- 17 Septembr 2005 -

Magnetic diamond particles

Researchers have reported a technique to make magnetic diamond particles only 4-5nm across which could be used in fields ranging from medicine to information technology.

Scientists are becoming increasingly interested in the prospect of creating metal-free magnets, particularly from carbon-based materials which have a number of advantages over their metal counterparts.

“Carbon is lightweight, very stable, simple to process, and less expensive to produce,” says Saikat Talapatra, a post-doctoral research associate with the Rensselaer Nanotechnology Center at Rensselaer Polytechnic Institute and the lead author of the study published in Physical Review Letters.

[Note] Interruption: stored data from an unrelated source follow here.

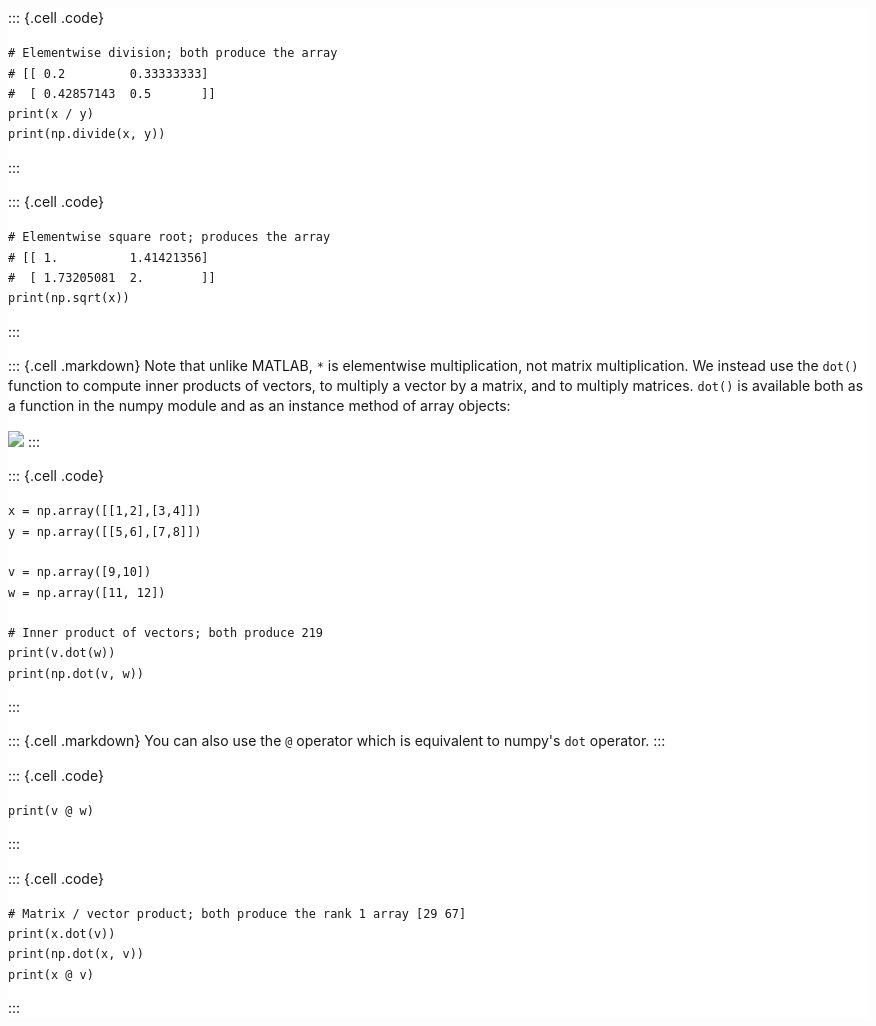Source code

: ::: {.cell .code}
``` {.python}
# Elementwise division; both produce the array
# [[ 0.2         0.33333333]
#  [ 0.42857143  0.5       ]]
print(x / y)
print(np.divide(x, y))
```
:::

::: {.cell .code}
``` {.python}
# Elementwise square root; produces the array
# [[ 1.          1.41421356]
#  [ 1.73205081  2.        ]]
print(np.sqrt(x))
```
:::

::: {.cell .markdown}
Note that unlike MATLAB, `*` is elementwise multiplication, not matrix
multiplication. We instead use the `dot()` function to compute inner
products of vectors, to multiply a vector by a matrix, and to multiply
matrices. `dot()` is available both as a function in the numpy module
and as an instance method of array objects:

![](http://jalammar.github.io/images/numpy/numpy-matrix-dot-product-1.png)
:::

::: {.cell .code}
``` {.python}
x = np.array([[1,2],[3,4]])
y = np.array([[5,6],[7,8]])

v = np.array([9,10])
w = np.array([11, 12])

# Inner product of vectors; both produce 219
print(v.dot(w))
print(np.dot(v, w))
```
:::

::: {.cell .markdown}
You can also use the `@` operator which is equivalent to numpy\'s `dot`
operator.
:::

::: {.cell .code}
``` {.python}
print(v @ w)
```
:::

::: {.cell .code}
``` {.python}
# Matrix / vector product; both produce the rank 1 array [29 67]
print(x.dot(v))
print(np.dot(x, v))
print(x @ v)
```
:::
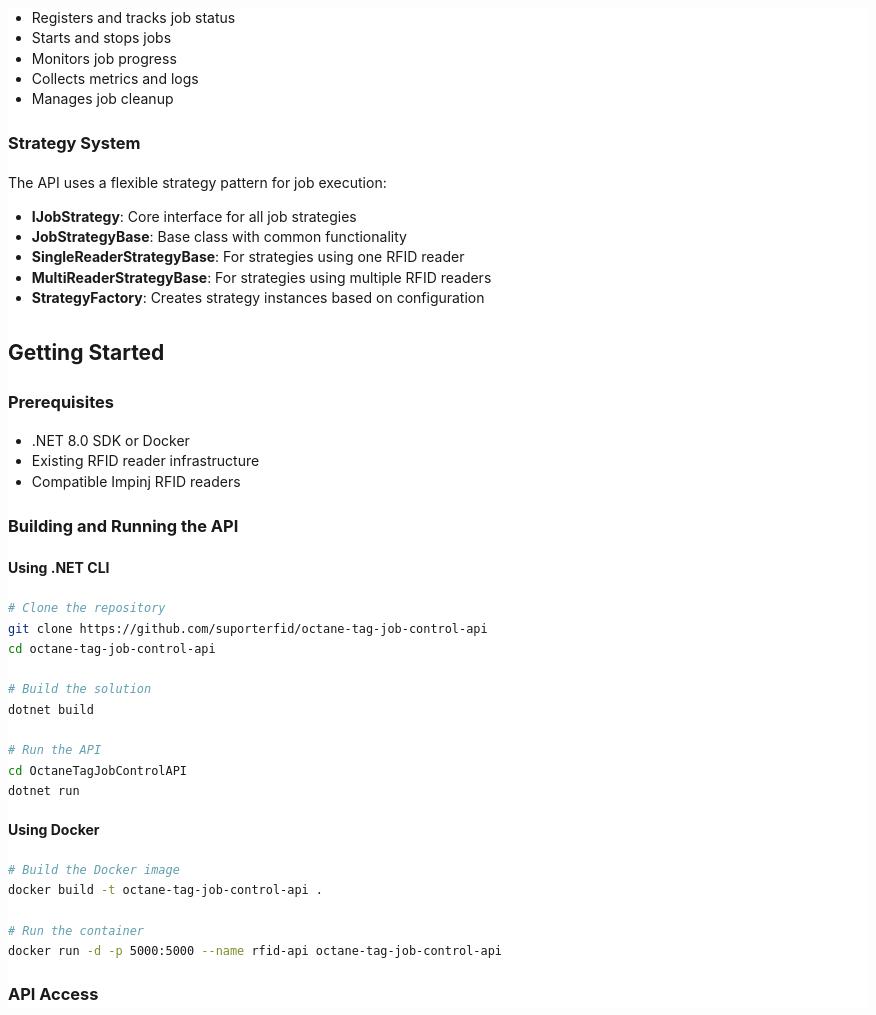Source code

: - Registers and tracks job status
- Starts and stops jobs
- Monitors job progress
- Collects metrics and logs
- Manages job cleanup

### Strategy System

The API uses a flexible strategy pattern for job execution:

- **IJobStrategy**: Core interface for all job strategies
- **JobStrategyBase**: Base class with common functionality
- **SingleReaderStrategyBase**: For strategies using one RFID reader
- **MultiReaderStrategyBase**: For strategies using multiple RFID readers
- **StrategyFactory**: Creates strategy instances based on configuration

## Getting Started

### Prerequisites

- .NET 8.0 SDK or Docker
- Existing RFID reader infrastructure
- Compatible Impinj RFID readers

### Building and Running the API

#### Using .NET CLI

```bash
# Clone the repository
git clone https://github.com/suporterfid/octane-tag-job-control-api
cd octane-tag-job-control-api

# Build the solution
dotnet build

# Run the API
cd OctaneTagJobControlAPI
dotnet run
```

#### Using Docker

```bash
# Build the Docker image
docker build -t octane-tag-job-control-api .

# Run the container
docker run -d -p 5000:5000 --name rfid-api octane-tag-job-control-api
```

### API Access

Co-researchers come from NASA Ames Research Center in California; Richmond, Va.-based Philip Morris USA; and the University at Albany.

Magnetic nanocarbons could make promising structures for high-density memory devices and in quantum computers. And because carbon materials are generally compatible with living tissue, these nanostructures could be useful in medical applications such as MRI and the targeted drug delivery to the body.

Researchers have long known that defects and irregularities in pure carbon materials can give rise to electrons that are not paired with other electrons. Each “unpaired” electron produces a magnetic field by its spinning, and when all of the spins align, the material itself becomes magnetic.

Talapatra and his colleagues have developed a way to modify the structure of carbon in a controlled manner by firing clusters of atoms at the diamond particles. This produces magnetism at room temperature, and the total strength of the magnetism depends on the amount and type of atoms used.

The next step, according to Talapatra, is to calculate how the types of defects and their concentration in the pure carbon structure affect the magnitude of magnetism.

“We are also working toward developing simpler ways to make magnetic nanocarbons in a more controlled fashion,” he says. “The long-term goal is to show some real applications using these structures.”

The research was funded by NASA, Philip Morris USA, and the National Science Foundation.